The showman and a thunderbolt

ESPNcricinfo presents Plays of the Day from the South Australia v Warriors CLT20 game

Lonwabo Tsotsobe set South Australia on their heels with two early wickets  •  AFP

Lonwabo Tsotsobe set South Australia on their heels with two early wickets  •  AFP

The showman
There are very few certainties in life. One of them is Makhaya Ntini's toothy grin. It's always on, whether he is playing, whether he is training or whether, like today, he is carrying the practice stumps from the ground during the innings break. There was some loud music playing, and Ntini, ever the showman, danced all the way from the square to the Warriors dugout, whirling the stumps in both hands to the delight of the crowd close to the dugout.
The thunderbolt
On the rare occasion that Shaun Tait gets it on target, there is not much that a batsman can do, except hope that his legs and stumps are not in the way.
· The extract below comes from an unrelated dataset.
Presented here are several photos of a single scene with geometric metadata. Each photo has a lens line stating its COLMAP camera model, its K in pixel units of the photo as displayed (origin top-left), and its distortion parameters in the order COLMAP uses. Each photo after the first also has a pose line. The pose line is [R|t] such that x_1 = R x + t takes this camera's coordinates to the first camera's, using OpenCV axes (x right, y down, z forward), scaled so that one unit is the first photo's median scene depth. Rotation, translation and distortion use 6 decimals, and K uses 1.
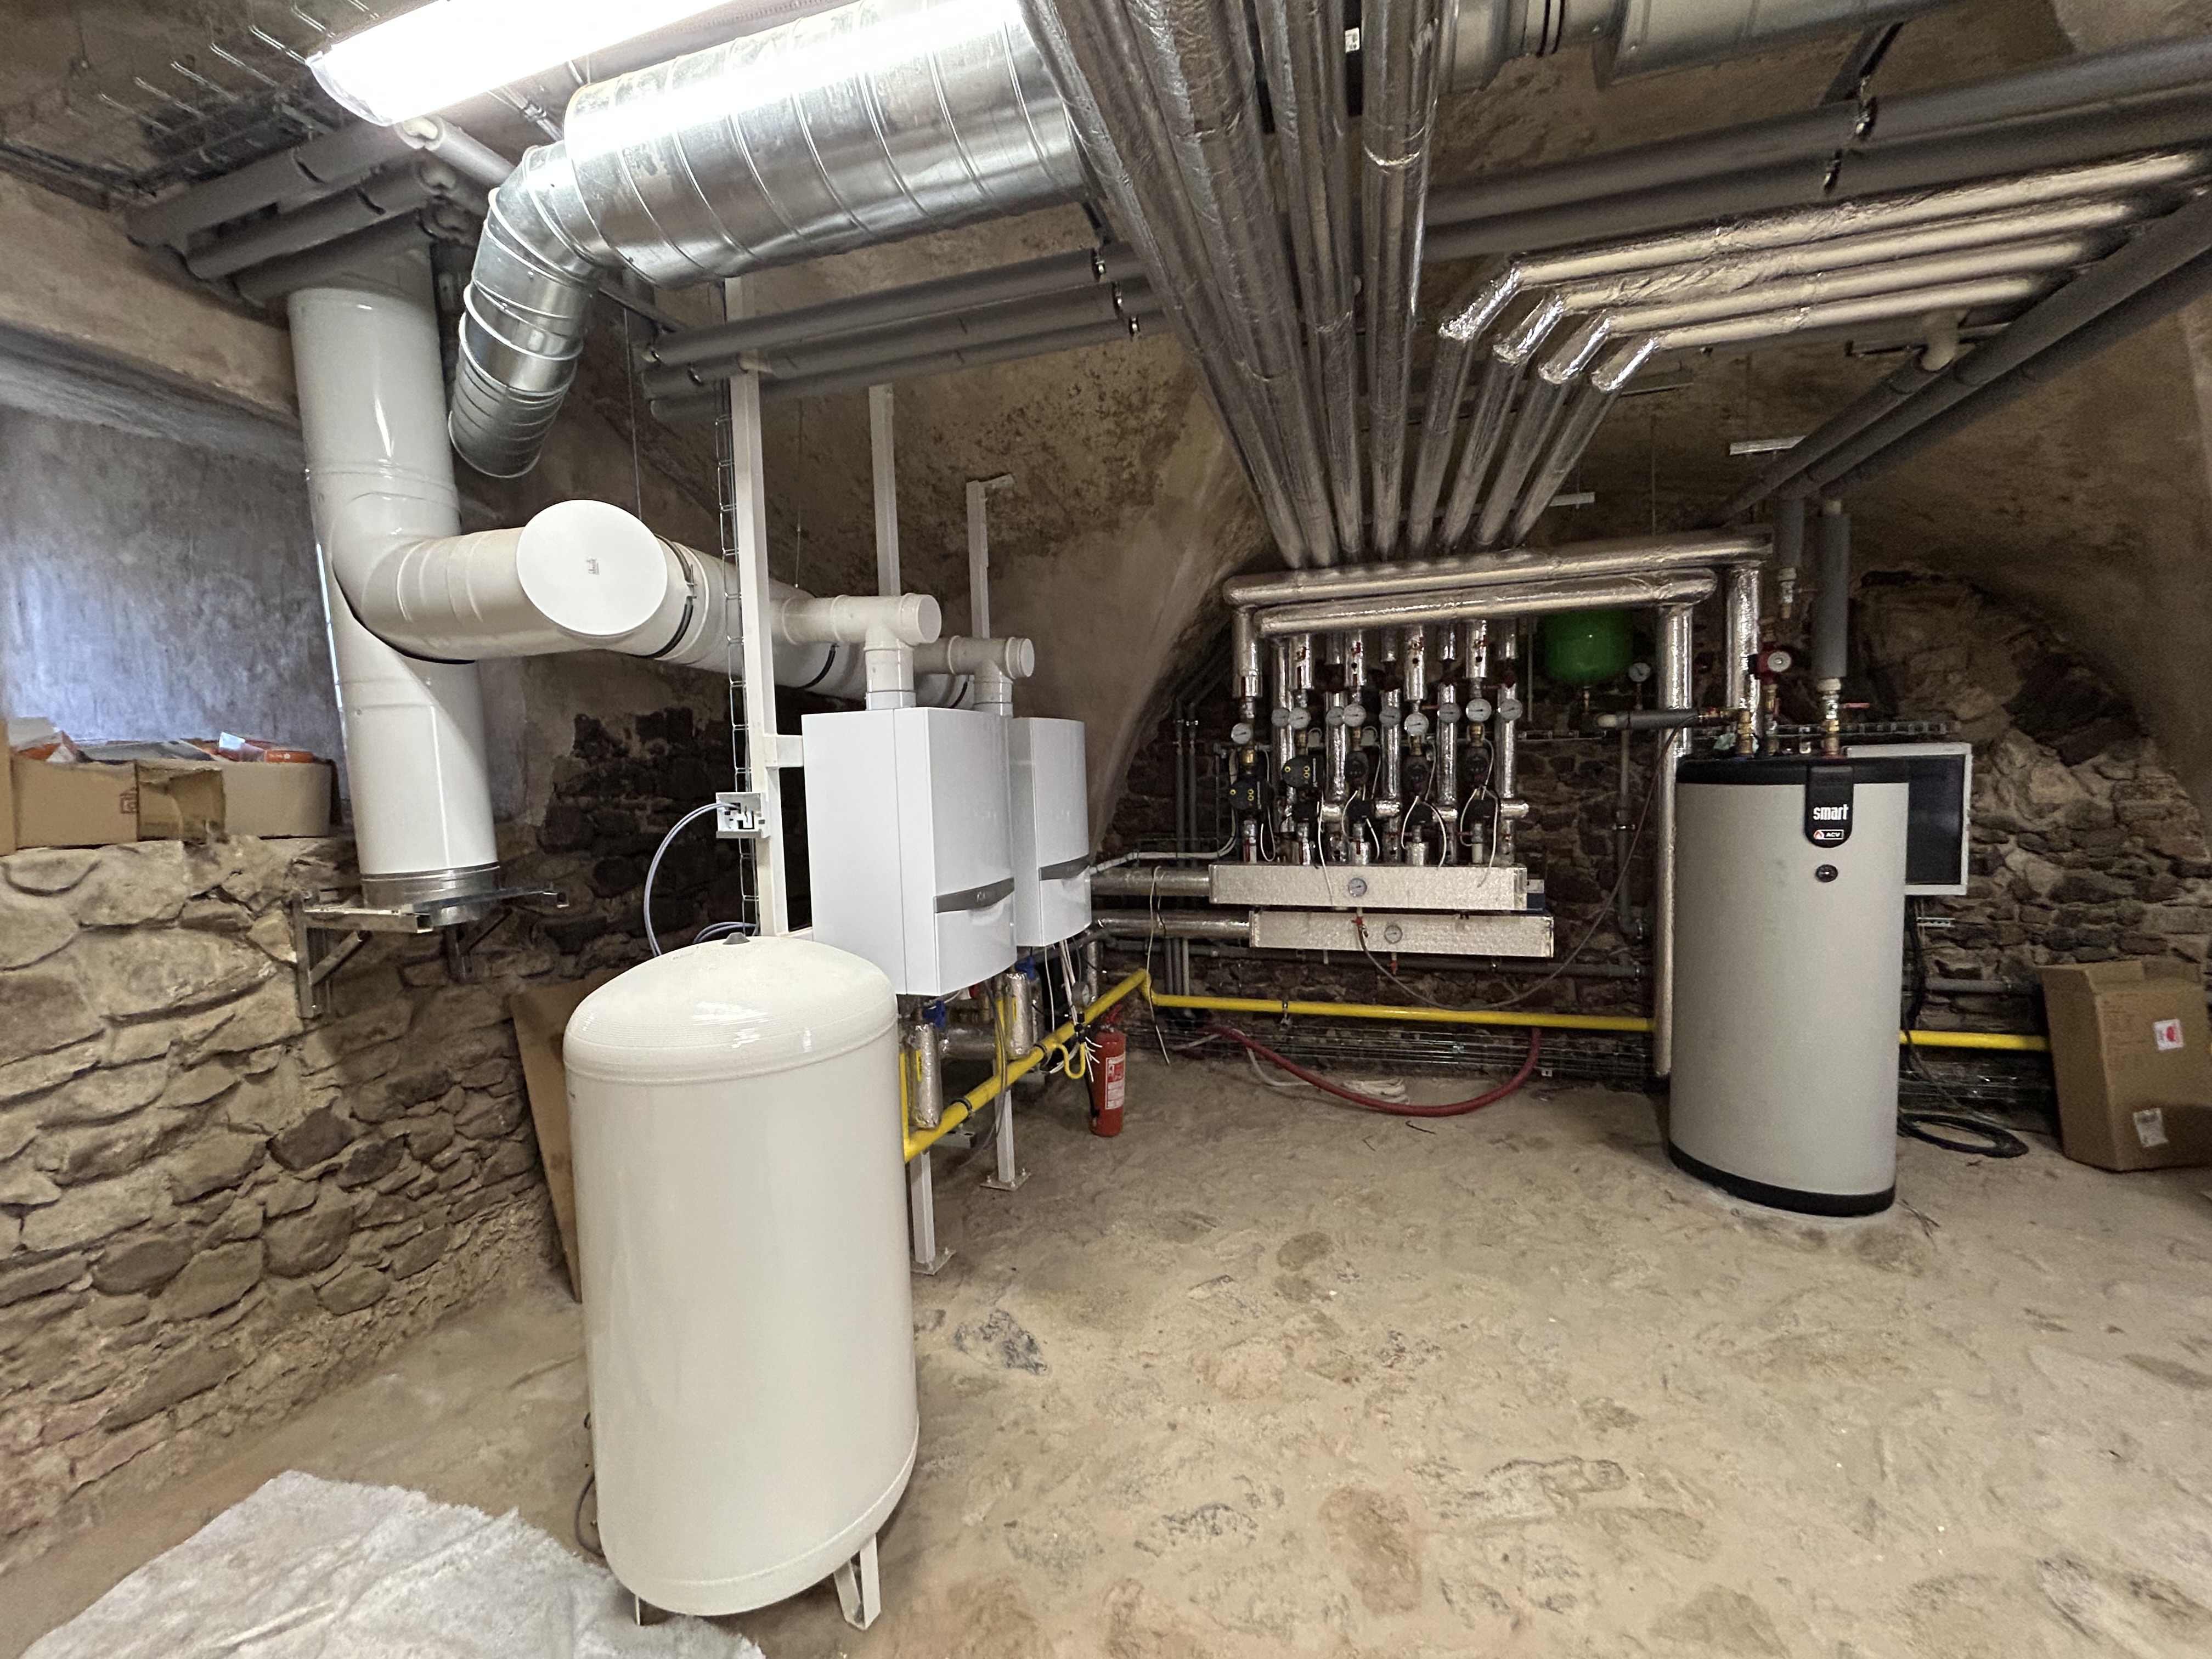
lens RADIAL K [[891.8, 0, 1103.2], [0, 891.8, 824.0], [0, 0, 1]] dist [0.002831, -0.001304]
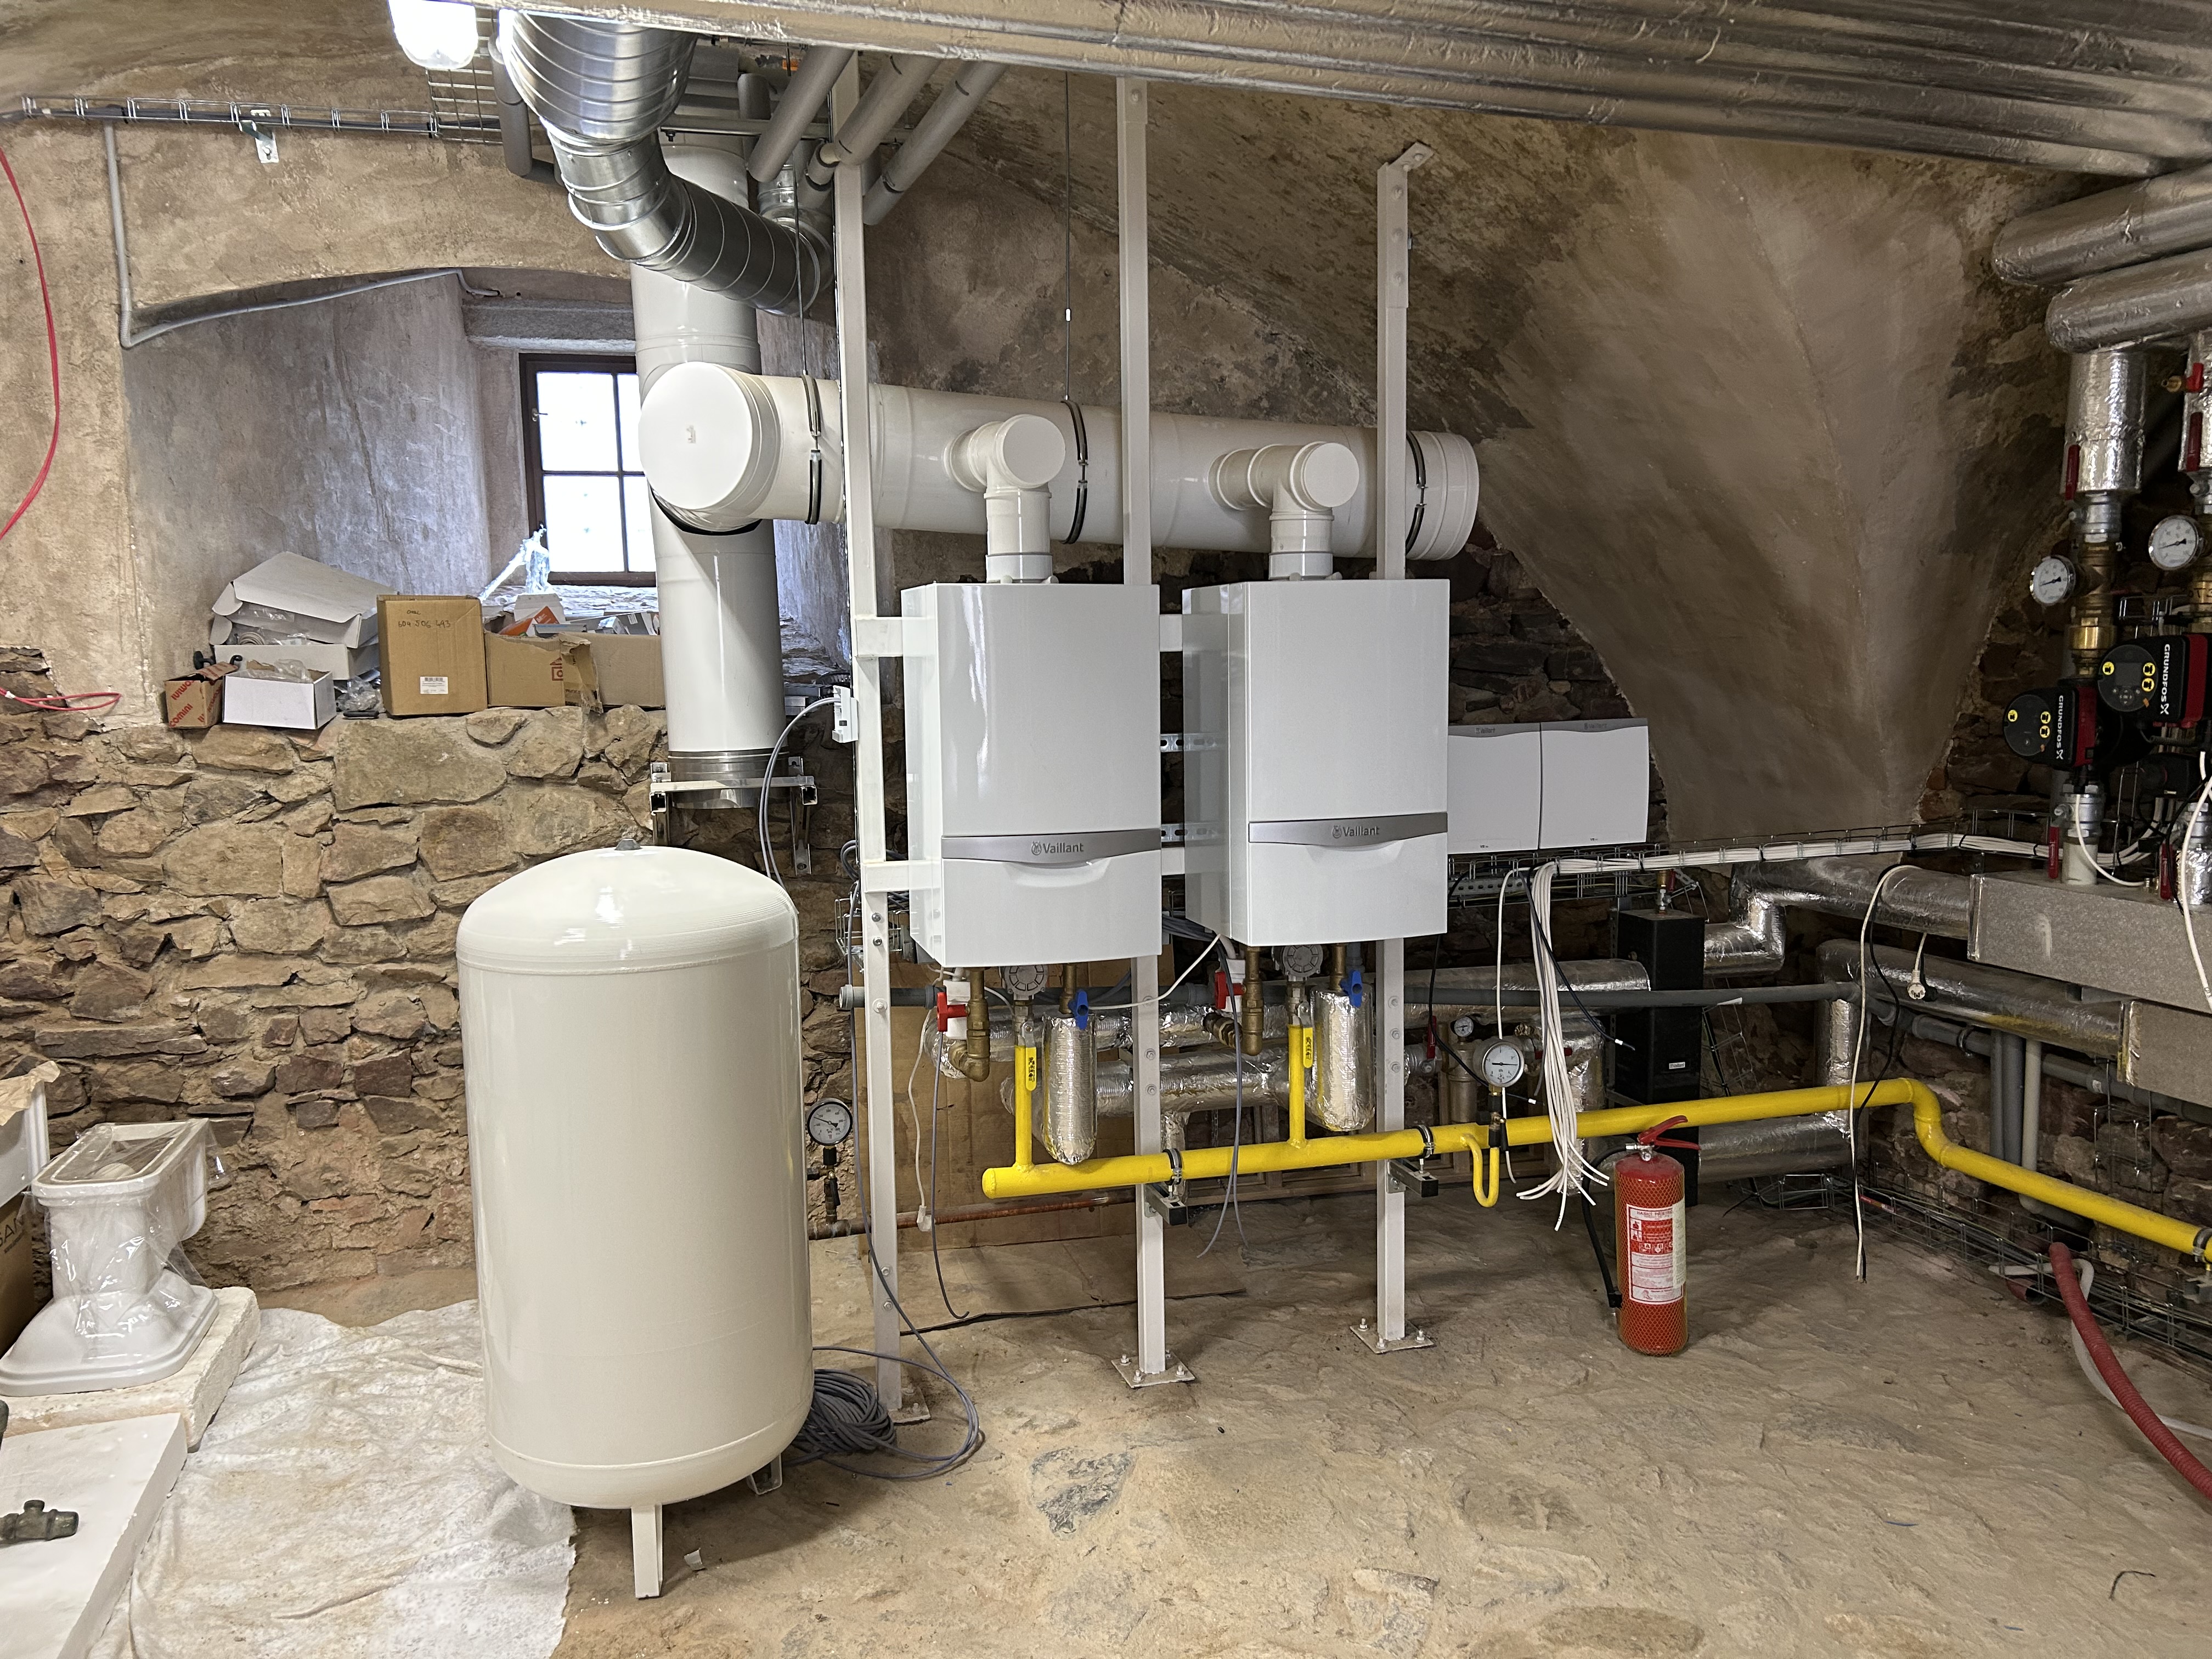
lens RADIAL K [[1669.1, 0, 1101.7], [0, 1669.1, 830.2], [0, 0, 1]] dist [0.053341, -0.050118]
pose [[0.596440, 0.111283, -0.794906, 0.771542], [-0.054578, 0.993673, 0.098158, -0.052003], [0.800800, -0.015161, 0.598740, 0.201787]]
Today, it took Tait just three deliveries to get his radar tuned. After a couple of loose ones, the third ball seared in full at Ashwell Prince's stumps. Prince got the first part right, safely tucking his legs out of harm's way, but before his bat could come done on the ball, it had uprooted middle stump. Unfortunately for Tait, that was the only moment he would have enjoyed in an otherwise utterly forgettable game for him.
The letdown
Nathan Lyon came on in the fifth over to bowl his first delivery of the Champions League Twenty20 to a left-handed No. 3 batsman. There was even a slip in place. As the anticipation rose for a possible repeat of his first-ball wicket in the Galle Test, Lyon's delivery proved that the game's shortest format was very different from the longest. Lyon had tossed it up his first ball in Galle; this time he speared it flat and full for a wide down the leg side. By the end of his first over, the slip had disappeared to become a second short fine leg.
The déjà vu feeling
What is it with South Australia and Lonwabo Tsotsobe? Redbacks were chasing 175 in the 2010 Champions League semi-final when he took the life out of the innings with two early wickets. Today, they had to overhaul 171 and South Australia were wary enough of Tsotsobe this time to practice specially against the left-arm angle leading into the game. It was all for naught though. Tsotsobe struck with the fifth ball of his first over, getting Daniel Harris to nick one to Mark Boucher and give Redbacks the start they dreaded. He would strike again in his second over, again with the fifth ball, to give Warriors the ascendancy that they would never relinquish.